The schools created by the Peace Village are central to its mission, but getting children to attend is a tough sell in pastoralist communities. Children are part of a labor force that cares for goats and cows and spends long hours scaring birds away from fields ripe with sorghum. But Father Henry Gidudu, the director and chaplain of Kuron’s St. Thomas Primary School, takes student ambassadors to remote villages. Once there, they persuade recalcitrant parents to let their children try school.

“We get children from the Toposa, Murle, Jie, and other tribes, and they come here seeing each other as enemies. Yet they soon come to see each other as friends, learning values that bring them together. At home, they emphasize revenge. In the school, we teach forgiveness,” he said.

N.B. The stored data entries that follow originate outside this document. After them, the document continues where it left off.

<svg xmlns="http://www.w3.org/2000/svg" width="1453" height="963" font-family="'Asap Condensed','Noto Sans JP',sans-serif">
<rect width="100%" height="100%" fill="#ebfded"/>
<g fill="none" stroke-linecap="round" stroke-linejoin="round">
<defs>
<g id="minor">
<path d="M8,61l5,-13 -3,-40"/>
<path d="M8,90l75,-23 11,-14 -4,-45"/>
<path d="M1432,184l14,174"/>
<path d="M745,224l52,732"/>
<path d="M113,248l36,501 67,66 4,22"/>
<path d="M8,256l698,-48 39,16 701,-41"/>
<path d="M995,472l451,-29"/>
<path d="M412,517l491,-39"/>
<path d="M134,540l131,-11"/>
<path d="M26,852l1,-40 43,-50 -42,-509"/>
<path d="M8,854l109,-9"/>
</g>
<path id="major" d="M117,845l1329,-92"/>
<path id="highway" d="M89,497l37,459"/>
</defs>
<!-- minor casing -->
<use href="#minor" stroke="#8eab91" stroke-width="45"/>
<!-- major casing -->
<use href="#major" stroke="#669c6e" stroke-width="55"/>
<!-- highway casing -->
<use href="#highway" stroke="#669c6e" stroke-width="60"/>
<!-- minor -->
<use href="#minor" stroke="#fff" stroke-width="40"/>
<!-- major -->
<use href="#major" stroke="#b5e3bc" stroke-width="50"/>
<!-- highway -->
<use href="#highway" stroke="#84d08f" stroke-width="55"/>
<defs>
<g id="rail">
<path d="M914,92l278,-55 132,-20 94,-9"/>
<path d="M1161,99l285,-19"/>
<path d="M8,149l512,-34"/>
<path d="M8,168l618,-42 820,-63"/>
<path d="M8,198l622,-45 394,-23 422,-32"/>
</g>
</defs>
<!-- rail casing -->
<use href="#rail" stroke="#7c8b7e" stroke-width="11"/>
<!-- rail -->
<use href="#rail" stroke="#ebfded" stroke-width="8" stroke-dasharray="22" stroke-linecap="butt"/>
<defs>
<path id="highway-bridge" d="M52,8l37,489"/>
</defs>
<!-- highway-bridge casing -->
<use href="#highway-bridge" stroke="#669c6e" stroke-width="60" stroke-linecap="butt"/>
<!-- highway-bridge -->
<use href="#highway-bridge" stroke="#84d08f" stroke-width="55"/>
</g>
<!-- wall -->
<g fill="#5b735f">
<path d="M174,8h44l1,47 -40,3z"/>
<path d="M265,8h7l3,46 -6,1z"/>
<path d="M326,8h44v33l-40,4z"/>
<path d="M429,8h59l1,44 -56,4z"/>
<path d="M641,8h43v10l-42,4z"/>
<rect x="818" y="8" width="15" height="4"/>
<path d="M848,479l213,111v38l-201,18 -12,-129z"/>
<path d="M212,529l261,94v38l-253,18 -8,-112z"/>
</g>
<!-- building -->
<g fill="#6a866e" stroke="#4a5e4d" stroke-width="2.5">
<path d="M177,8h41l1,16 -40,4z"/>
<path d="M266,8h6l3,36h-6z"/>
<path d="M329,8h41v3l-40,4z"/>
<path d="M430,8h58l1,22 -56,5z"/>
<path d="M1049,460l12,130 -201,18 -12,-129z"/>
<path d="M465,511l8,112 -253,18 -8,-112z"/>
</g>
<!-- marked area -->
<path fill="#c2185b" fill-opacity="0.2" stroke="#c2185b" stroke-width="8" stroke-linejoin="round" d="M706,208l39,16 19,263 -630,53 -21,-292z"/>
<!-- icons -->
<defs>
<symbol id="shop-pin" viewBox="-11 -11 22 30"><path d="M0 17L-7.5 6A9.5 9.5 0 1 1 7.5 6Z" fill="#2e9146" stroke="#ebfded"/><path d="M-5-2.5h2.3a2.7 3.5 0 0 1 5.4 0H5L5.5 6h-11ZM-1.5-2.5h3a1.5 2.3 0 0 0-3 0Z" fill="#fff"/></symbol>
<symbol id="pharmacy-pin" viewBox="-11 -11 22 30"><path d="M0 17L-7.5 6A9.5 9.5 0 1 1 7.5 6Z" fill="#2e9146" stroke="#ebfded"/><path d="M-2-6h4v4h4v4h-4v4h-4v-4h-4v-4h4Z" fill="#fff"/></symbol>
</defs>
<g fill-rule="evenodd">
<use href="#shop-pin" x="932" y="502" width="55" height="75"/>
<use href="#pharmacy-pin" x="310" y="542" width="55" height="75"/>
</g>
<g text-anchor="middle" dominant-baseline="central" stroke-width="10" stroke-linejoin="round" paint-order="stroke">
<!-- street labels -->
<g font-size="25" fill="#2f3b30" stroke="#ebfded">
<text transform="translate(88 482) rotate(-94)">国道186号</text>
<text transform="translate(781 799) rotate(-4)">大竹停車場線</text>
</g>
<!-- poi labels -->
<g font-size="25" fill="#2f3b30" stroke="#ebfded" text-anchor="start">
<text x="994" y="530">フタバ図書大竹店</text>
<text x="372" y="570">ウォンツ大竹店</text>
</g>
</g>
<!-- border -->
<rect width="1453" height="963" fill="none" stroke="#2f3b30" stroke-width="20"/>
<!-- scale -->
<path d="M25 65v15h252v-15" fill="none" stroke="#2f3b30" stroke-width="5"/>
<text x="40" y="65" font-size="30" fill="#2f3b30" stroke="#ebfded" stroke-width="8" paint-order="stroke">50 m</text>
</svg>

Women are key protagonists of change in the Peace Village. Although they don’t participate in cattle raiding, they can discourage it.

“The bishop tells us that, as women, we have a responsibility to bring our children to the school, and that we have to talk to our men about stopping the violence and living in peace,” said Mary Logie, a member of a women’s group in Kuron.

“Violence in our homes was worse before the Peace Village raised questions about gender-based violence. Before, when people wanted to marry a girl at a very young age, the mother would object and her husband would beat her. But that’s changed. Now we can talk about those things, and there’s no violence against the woman,” she said. “The girl may still get married, though not at such a young age as before.”

Logie says she has had long talks with her husband about cattle raiding.

“I tell him that I don’t want him to go on raids, but rather to focus on our children so they’ll go to school. Since then, he doesn’t go on raids. The community calls him a coward. Yet I tell him I love him because he is a coward. And I say he can’t go on a raid because if he gets killed, who will I love?”

Taban said the Peace Village has tried to respect the pastoralists’ culture while at the same time working to end violence and improve the quality of their lives. He said he’s been guided by advice that was given by the Toposa when the first Catholic missionaries came to the area in 1935.

“The Toposa asked, ‘What are you coming here for?’ The missionaries responded, ‘We are bringing the word of God.’ They said they were free to do so, but there were two things they wouldn’t allow. ‘Don’t touch our animals. And don’t touch our women.’ They made clear that if you want to be a friend of theirs, you will respect their animals and women. And they have let us missionaries enter their homes, with no suspicion, because we respect their women and animals,” the bishop said.

Yet change can occur in unexpected ways, Taban reported.

“One day they saw an airplane land on our airstrip, and they saw a lady pilot get out. They said, ‘What? A lady? Piloting the plane?’ We said, “Yes, and with her salary she can buy 50 to 100 cows a month.” They said, ‘Wow!’ And that is how we started getting girls in school. Because they realized that when they’re educated, girls can get money. And with that money they can buy more cattle every month. Now we have more than 50 girls in primary school, and even more in secondary school,” he said.